Whitlock is back in the rotation in 2023. This time, he’s there to stay.

Boston Red Sox Spring Training Photo by Billie Weiss/Boston Red Sox/Getty Images

The Red Sox rotation has more questions than a troll beneath a bridge, allowing passage to weary adventurers. Among those many questions is, “How will Garrett Whitlock fare as a full-time starter?” Whitlock was used primarily as a starter in the minor leagues in the Yankees’ system before being selected by the Red Sox in the Rule 5 draft and becoming a reliever. After he spent his entire rookie season in the pen, he made nine starts in 2022, although he both started and finished the season as a reliever. He’s slated to spend the entirety of the 2023 season in the rotation after he was used in multiple roles last season, according to GM Brian O’Halloran.

Why It Might Not Work

Here’s a look at a few of Whitlock’s 2022 splits between the rotation and the pen:

His numbers are better as a reliever, which is to be expected to an extent. He wasn’t built up as a starter in spring training and really needed to learn how to be a major league starter on the fly. It’s a different approach to pitching as a starter, knowing you’ll see each hitter two or three times in a game. Based on his starts last season, he’s still working out how to balance his pitch mix in a starting role.

Whitlock’s fastball is his best pitch, but he leaned on it less when he was in the rotation. In a few starts, he deployed the pitch under 50% of the time. It could be a matter of hitters doing a better job game planning for a starter, or it could be a matter of stuff. When Whitlock starts, he’s getting fewer swings on his fastball outside of the zone, and hitters are making more contact, which could be due in part to decreased velocity. Hitters are being less aggressive, and the fastball isn’t as much of a weapon. If he can’t use his secondaries effectively, the Whitlock starter experiment might go the way of the absolute atrocity that was “McSpaghetti”.

Why It Might Work

Last season, there was a lockout, a shortened spring training, and a plethora of injuries to the pitching staff that forced Whitlock to shuffle between the rotation and the bullpen. This year, Whitlock has clarity about his role and is preparing to be a starter. I’m not a professional baseball player and know little about the day-to-day preparation of one. I’m sure if you, (read: I) DM Garrett Whitlock on Instagram and ask about the difference in preparation, he won’t respond. If he were to respond though, he’d likely say something Belicheckian, something along the lines of “I just want to do whatever I can to help the team win”. Most athletes are creatures of habit though, and I’m sure Whitlock is excited to have his role defined, and create a routine that helps him feel prepared.

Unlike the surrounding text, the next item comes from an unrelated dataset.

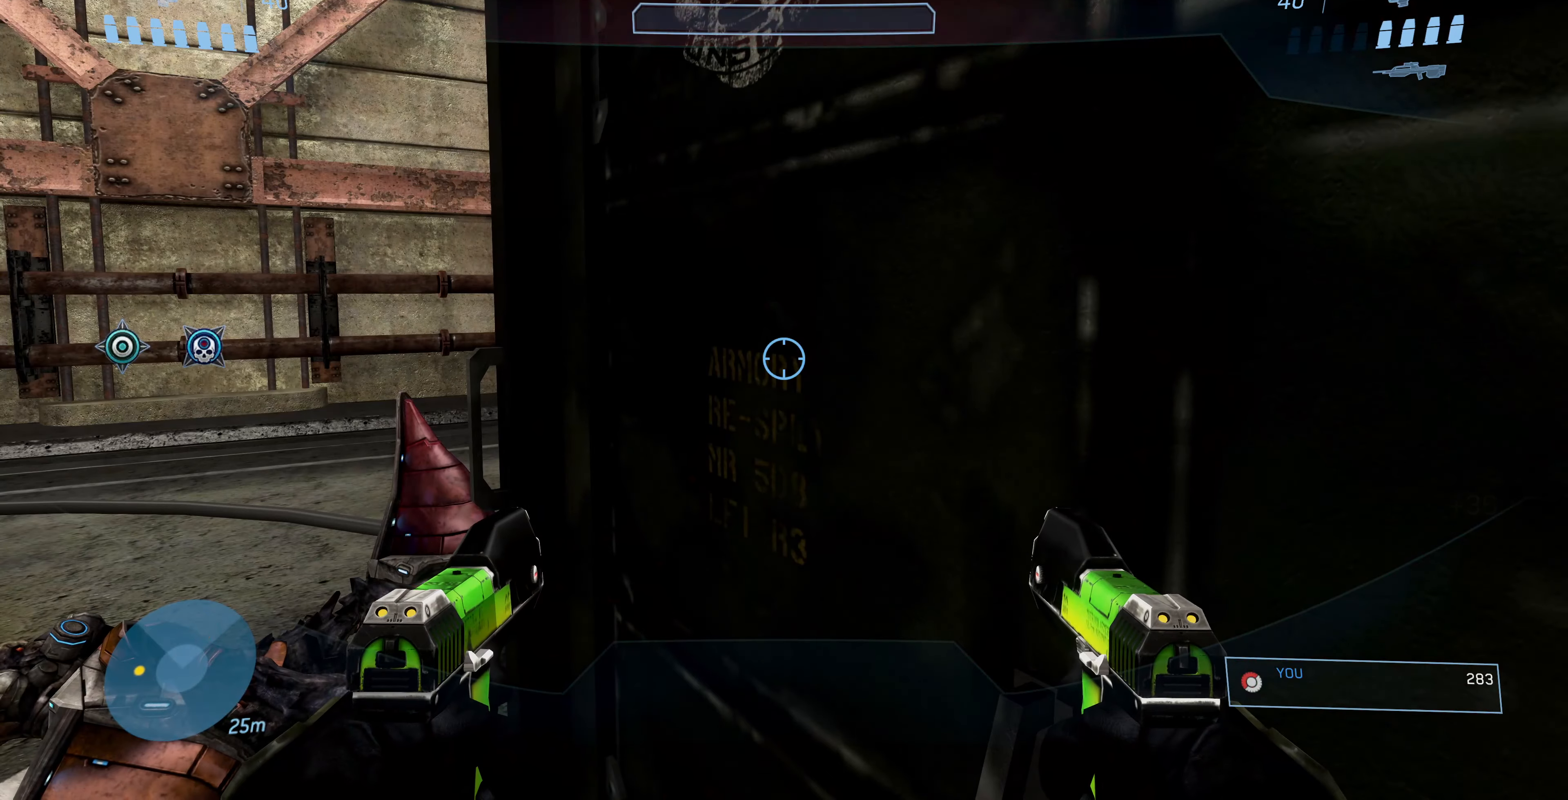
{"buttons": ["L1"], "left_stick": "center", "right_stick": "center"}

Aside from the mental aspect, Whitlock has the stuff to succeed. He has three pitches he throws confidently, enough to give different looks each time through the lineup. He can get both lefties and righties out; there’s no need to worry about a lineup stacking hitters on one side of the plate. He has no problem throwing strikes, he should be able to get through multiple innings without gassing out too early. There’s plenty of reason to believe Whitlock can remain a star while pitching every five days.


I’ve always been a fan of Whitlock out of the pen. The multi-inning relief role that’s become popular in recent years can be incredibly valuable for closing out games with a weaker bullpen. This season, the back end should be stronger, and the need for a “super-reliever” may not be as great. With so many options for the rotation, somebody else could easily fill that role as well (Kutter Crawford, anyone?) Like it or not, Whitlock will be in the rotation this year. He likely won’t throw 200 innings, but for my money, 150 innings as a starter are better than 70 innings as a reliever. With newfound consistency in mental and physical preparation, Whitlock could emerge as the ace of the 2023 rotation.